• Work to complete:
Here the job is to copy the data exactly and to exclude every image from it.

(Collected data)
....

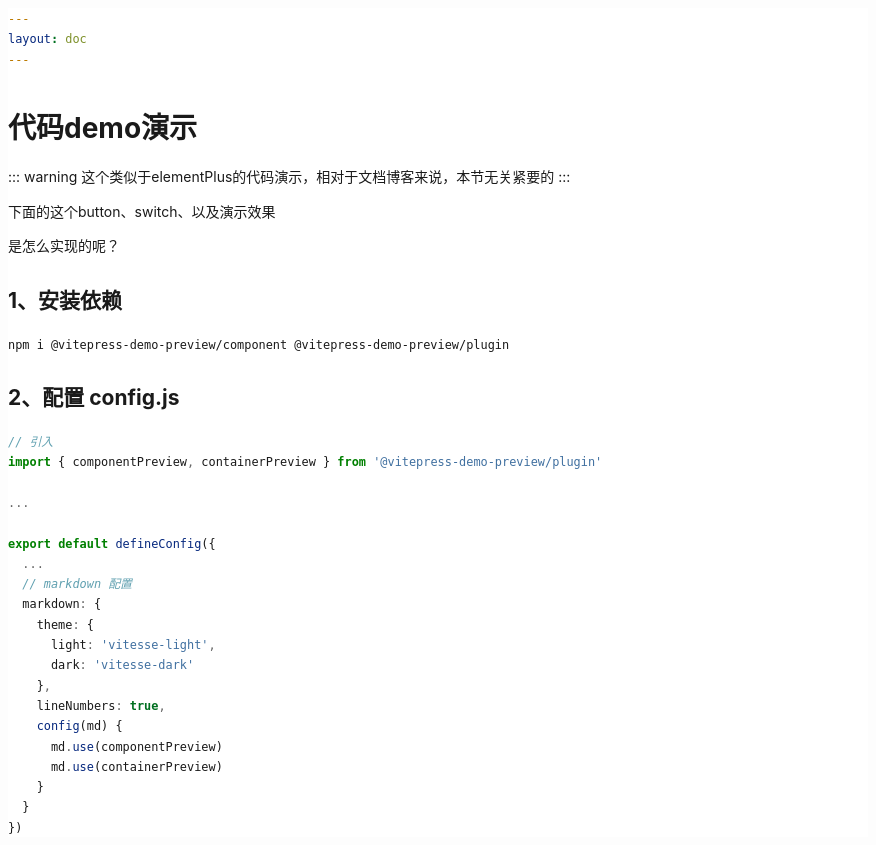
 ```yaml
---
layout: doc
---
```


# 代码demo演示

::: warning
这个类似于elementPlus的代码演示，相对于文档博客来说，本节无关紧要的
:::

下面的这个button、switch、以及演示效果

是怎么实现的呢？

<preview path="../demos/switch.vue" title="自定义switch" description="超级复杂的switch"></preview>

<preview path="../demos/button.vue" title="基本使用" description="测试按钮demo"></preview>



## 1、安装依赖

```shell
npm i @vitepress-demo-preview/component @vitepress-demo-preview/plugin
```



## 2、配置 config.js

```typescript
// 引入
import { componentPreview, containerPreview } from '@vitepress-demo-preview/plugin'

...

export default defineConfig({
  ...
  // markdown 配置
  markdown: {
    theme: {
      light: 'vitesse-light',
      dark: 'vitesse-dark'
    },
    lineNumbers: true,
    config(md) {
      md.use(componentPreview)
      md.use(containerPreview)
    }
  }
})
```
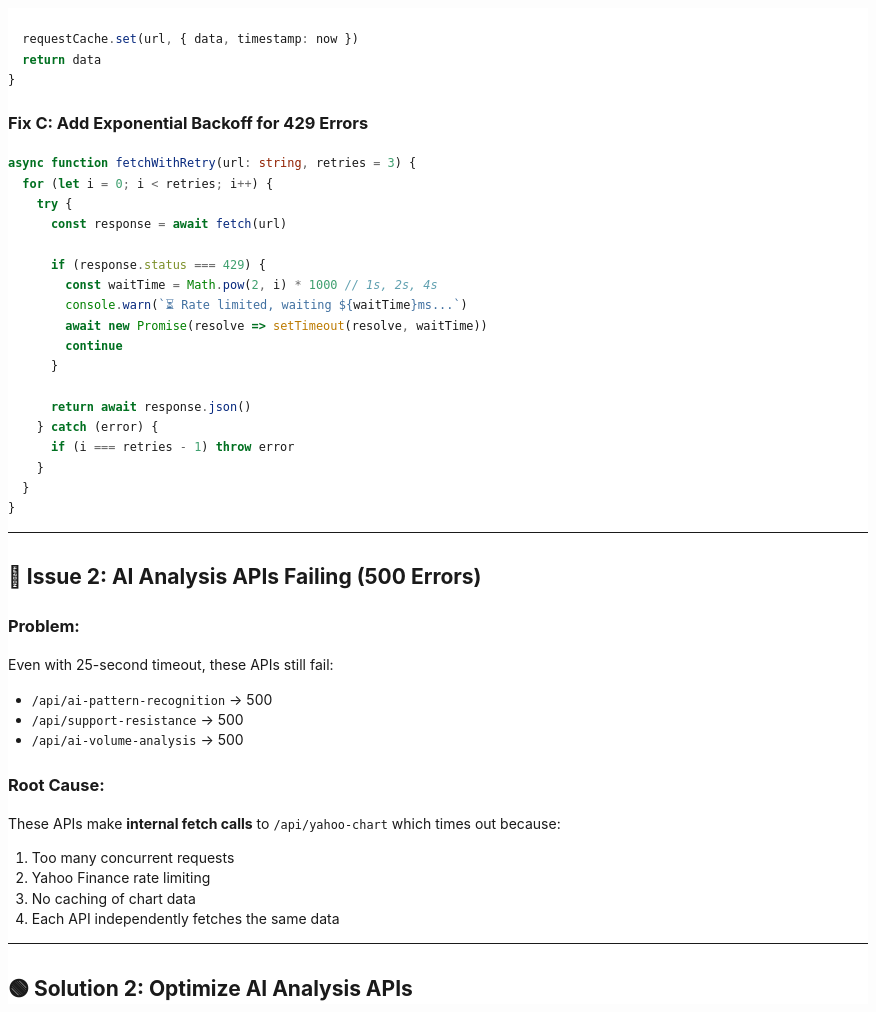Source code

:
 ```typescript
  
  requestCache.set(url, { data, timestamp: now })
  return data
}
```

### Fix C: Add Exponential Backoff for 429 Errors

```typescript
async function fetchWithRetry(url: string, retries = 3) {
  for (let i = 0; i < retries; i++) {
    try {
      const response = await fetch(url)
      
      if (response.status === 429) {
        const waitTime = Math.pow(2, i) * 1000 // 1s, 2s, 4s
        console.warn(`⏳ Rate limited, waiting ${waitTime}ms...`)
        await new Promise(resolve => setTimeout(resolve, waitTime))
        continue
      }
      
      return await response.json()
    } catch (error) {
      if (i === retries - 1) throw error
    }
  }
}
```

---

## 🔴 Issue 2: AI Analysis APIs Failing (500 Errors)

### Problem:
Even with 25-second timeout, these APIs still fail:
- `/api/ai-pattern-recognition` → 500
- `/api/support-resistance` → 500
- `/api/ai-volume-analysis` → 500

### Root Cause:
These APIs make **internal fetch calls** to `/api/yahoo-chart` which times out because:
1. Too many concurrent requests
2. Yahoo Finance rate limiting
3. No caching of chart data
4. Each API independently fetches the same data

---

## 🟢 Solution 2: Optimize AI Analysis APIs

....

• Task output:
 ```yaml
---
layout: doc
---
```


# 代码demo演示

::: warning
这个类似于elementPlus的代码演示，相对于文档博客来说，本节无关紧要的
:::

下面的这个button、switch、以及演示效果

是怎么实现的呢？

<preview path="../demos/switch.vue" title="自定义switch" description="超级复杂的switch"></preview>

<preview path="../demos/button.vue" title="基本使用" description="测试按钮demo"></preview>



## 1、安装依赖

```shell
npm i @vitepress-demo-preview/component @vitepress-demo-preview/plugin
```



## 2、配置 config.js

```typescript
// 引入
import { componentPreview, containerPreview } from '@vitepress-demo-preview/plugin'

...

export default defineConfig({
  ...
  // markdown 配置
  markdown: {
    theme: {
      light: 'vitesse-light',
      dark: 'vitesse-dark'
    },
    lineNumbers: true,
    config(md) {
      md.use(componentPreview)
      md.use(containerPreview)
    }
  }
})
```
Source code

:
 ```typescript
  
  requestCache.set(url, { data, timestamp: now })
  return data
}
```

### Fix C: Add Exponential Backoff for 429 Errors

```typescript
async function fetchWithRetry(url: string, retries = 3) {
  for (let i = 0; i < retries; i++) {
    try {
      const response = await fetch(url)
      
      if (response.status === 429) {
        const waitTime = Math.pow(2, i) * 1000 // 1s, 2s, 4s
        console.warn(`⏳ Rate limited, waiting ${waitTime}ms...`)
        await new Promise(resolve => setTimeout(resolve, waitTime))
        continue
      }
      
      return await response.json()
    } catch (error) {
      if (i === retries - 1) throw error
    }
  }
}
```

---

## 🔴 Issue 2: AI Analysis APIs Failing (500 Errors)

### Problem:
Even with 25-second timeout, these APIs still fail:
- `/api/ai-pattern-recognition` → 500
- `/api/support-resistance` → 500
- `/api/ai-volume-analysis` → 500

### Root Cause:
These APIs make **internal fetch calls** to `/api/yahoo-chart` which times out because:
1. Too many concurrent requests
2. Yahoo Finance rate limiting
3. No caching of chart data
4. Each API independently fetches the same data

---

## 🟢 Solution 2: Optimize AI Analysis APIs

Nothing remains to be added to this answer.